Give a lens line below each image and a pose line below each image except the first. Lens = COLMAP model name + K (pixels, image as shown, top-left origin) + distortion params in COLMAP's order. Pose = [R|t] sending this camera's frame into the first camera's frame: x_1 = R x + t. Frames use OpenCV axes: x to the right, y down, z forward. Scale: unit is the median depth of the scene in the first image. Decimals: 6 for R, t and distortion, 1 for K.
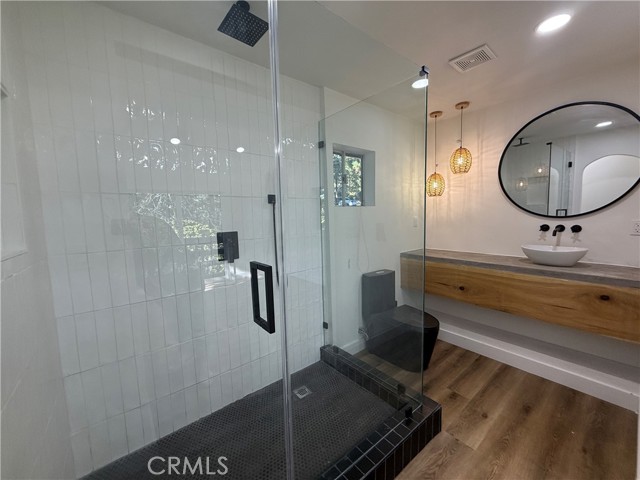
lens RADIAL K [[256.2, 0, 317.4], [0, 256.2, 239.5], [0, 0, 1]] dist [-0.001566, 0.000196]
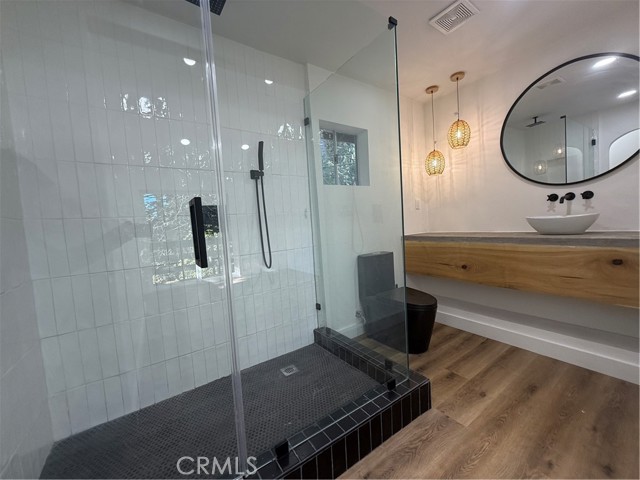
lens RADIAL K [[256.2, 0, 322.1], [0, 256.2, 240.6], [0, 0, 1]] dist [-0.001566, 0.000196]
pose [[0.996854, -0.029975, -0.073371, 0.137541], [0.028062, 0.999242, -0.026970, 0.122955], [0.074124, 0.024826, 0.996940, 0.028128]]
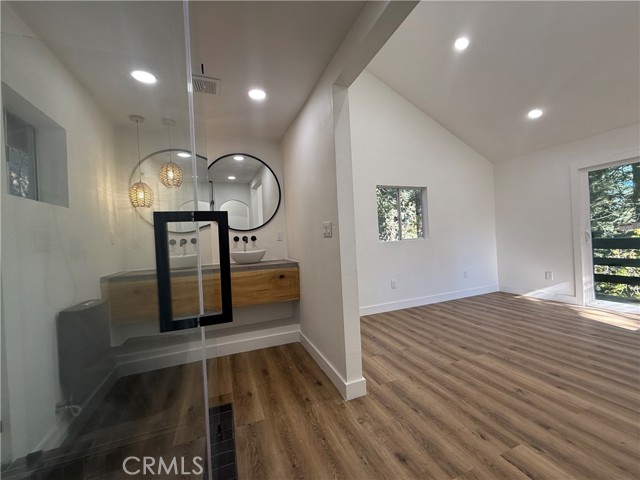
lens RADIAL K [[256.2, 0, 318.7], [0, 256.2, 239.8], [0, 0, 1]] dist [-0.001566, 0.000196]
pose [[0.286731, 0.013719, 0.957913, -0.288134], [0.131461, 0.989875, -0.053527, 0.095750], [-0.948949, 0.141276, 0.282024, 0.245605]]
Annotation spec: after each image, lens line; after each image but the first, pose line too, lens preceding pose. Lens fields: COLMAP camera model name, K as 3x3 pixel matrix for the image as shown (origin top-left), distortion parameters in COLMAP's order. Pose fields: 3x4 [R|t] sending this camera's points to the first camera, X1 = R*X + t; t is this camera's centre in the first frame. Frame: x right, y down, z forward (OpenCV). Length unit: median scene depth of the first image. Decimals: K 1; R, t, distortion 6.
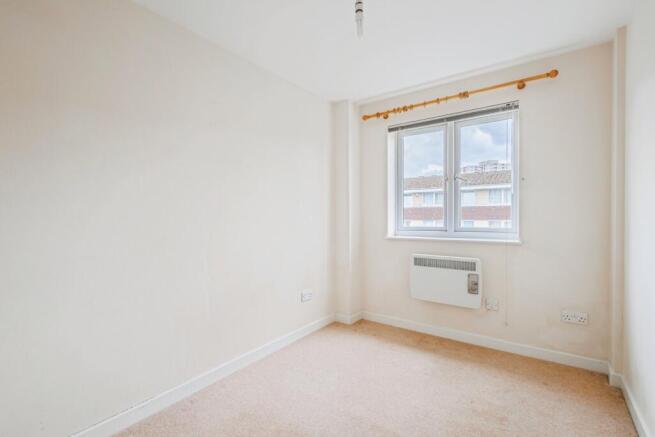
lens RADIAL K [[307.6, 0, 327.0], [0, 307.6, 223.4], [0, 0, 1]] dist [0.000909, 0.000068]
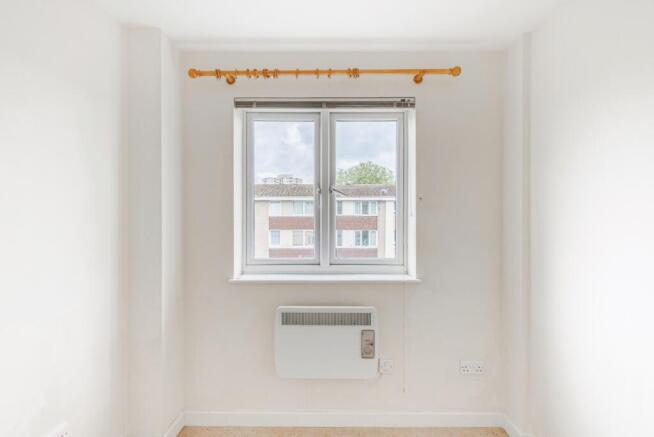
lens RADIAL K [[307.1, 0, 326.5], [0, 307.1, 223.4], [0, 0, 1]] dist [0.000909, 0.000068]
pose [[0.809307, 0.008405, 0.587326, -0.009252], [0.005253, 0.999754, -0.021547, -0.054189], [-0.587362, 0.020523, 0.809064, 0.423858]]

» EXERCISE: Quote all the entries above line for line, leaving out the pictures.

» RESULT FOR THIS TASK:
Give a lens line below each image and a pose line below each image except the first. Lens = COLMAP model name + K (pixels, image as shown, top-left origin) + distortion params in COLMAP's order. Pose = [R|t] sending this camera's frame into the first camera's frame: x_1 = R x + t. Frames use OpenCV axes: x to the right, y down, z forward. Scale: unit is the median depth of the scene in the first image. Decimals: 6 for R, t and distortion, 1 for K.
lens RADIAL K [[256.2, 0, 317.4], [0, 256.2, 239.5], [0, 0, 1]] dist [-0.001566, 0.000196]
lens RADIAL K [[256.2, 0, 322.1], [0, 256.2, 240.6], [0, 0, 1]] dist [-0.001566, 0.000196]
pose [[0.996854, -0.029975, -0.073371, 0.137541], [0.028062, 0.999242, -0.026970, 0.122955], [0.074124, 0.024826, 0.996940, 0.028128]]
lens RADIAL K [[256.2, 0, 318.7], [0, 256.2, 239.8], [0, 0, 1]] dist [-0.001566, 0.000196]
pose [[0.286731, 0.013719, 0.957913, -0.288134], [0.131461, 0.989875, -0.053527, 0.095750], [-0.948949, 0.141276, 0.282024, 0.245605]]
Annotation spec: after each image, lens line; after each image but the first, pose line too, lens preceding pose. Lens fields: COLMAP camera model name, K as 3x3 pixel matrix for the image as shown (origin top-left), distortion parameters in COLMAP's order. Pose fields: 3x4 [R|t] sending this camera's points to the first camera, X1 = R*X + t; t is this camera's centre in the first frame. Frame: x right, y down, z forward (OpenCV). Length unit: median scene depth of the first image. Decimals: K 1; R, t, distortion 6.
lens RADIAL K [[307.6, 0, 327.0], [0, 307.6, 223.4], [0, 0, 1]] dist [0.000909, 0.000068]
lens RADIAL K [[307.1, 0, 326.5], [0, 307.1, 223.4], [0, 0, 1]] dist [0.000909, 0.000068]
pose [[0.809307, 0.008405, 0.587326, -0.009252], [0.005253, 0.999754, -0.021547, -0.054189], [-0.587362, 0.020523, 0.809064, 0.423858]]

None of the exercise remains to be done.